I updated a [design 
doc|https://docs.google.com/document/d/15Nx-xZ7FoPoud9vqkmIwphkNwBv0mdKMkvU7Ley5i4A/edit?usp=sharing]
 (google doc version), then we leave any design related comments on there 
directly to avoid a long page of comments in this JIRA.

In addition, I'm wondered if we can simplify the circuit for tracking the 
HFiles of the ROOT region to directly rely on the file storage (assuming the 
WAL works fine + HFiles are always immutable) without adding a tracking layer 
as well as directly writes HFiles to the data directory. e.g. the dependencies 
flow should be
 # When (re)open, ROOT region only cares HFiles in the data directory of ROOT 
Region (relies on the MVCC protection of what files should be included). 
 # HFile Tracking of hbase:meta are written to ROOT region (similar to how the 
meta location is being handled), and this tracking metadata is being protected 
by the WAL of ROOT Region and HFiles in the data directory of ROOT Region.

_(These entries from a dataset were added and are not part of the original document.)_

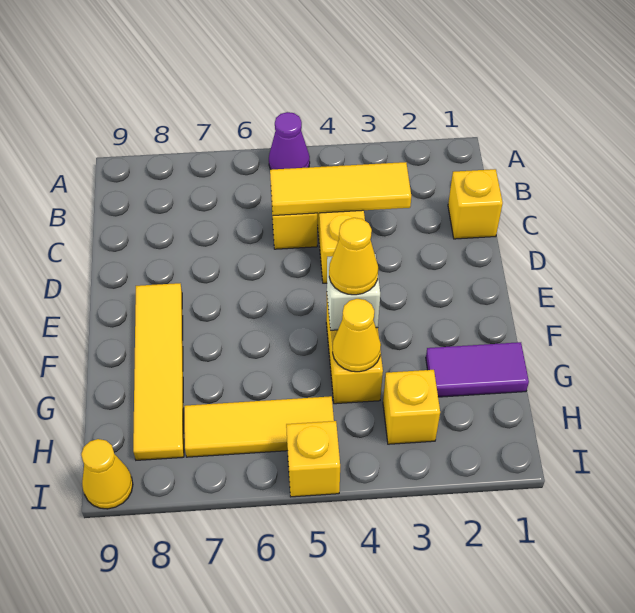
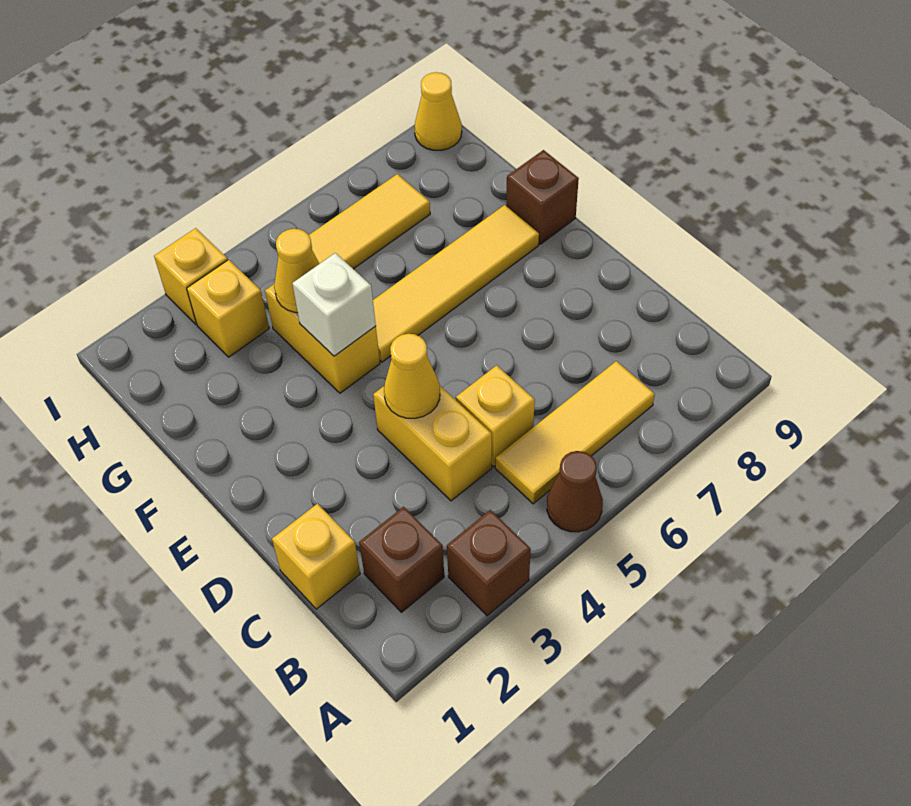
none -> brown brick A3 level 1
purple cone A5 level 1 -> brown cone A5 level 1
none -> brown brick B2 level 1
yellow tile C3:C5 level 2 -> yellow tile B5:B7 level 1
yellow tile E8:H8 level 1 -> yellow tile F5:F8 level 1
yellow cone F4 level 3 -> yellow cone D4 level 2
none -> brown brick F9 level 1
purple tile G1:G2 level 1 -> none
yellow brick I5 level 1 -> yellow brick I3 level 1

 # HFile Tracking of any other tables are being updated to a column family 
cf:storefile in hbase:meta. The only read extensively period is during the 
region open and region assignment.

We have provided an [investigation (Appendix#1) within the new design doc 
|https://docs.google.com/document/d/15Nx-xZ7FoPoud9vqkmIwphkNwBv0mdKMkvU7Ley5i4A/edit?usp=sharing]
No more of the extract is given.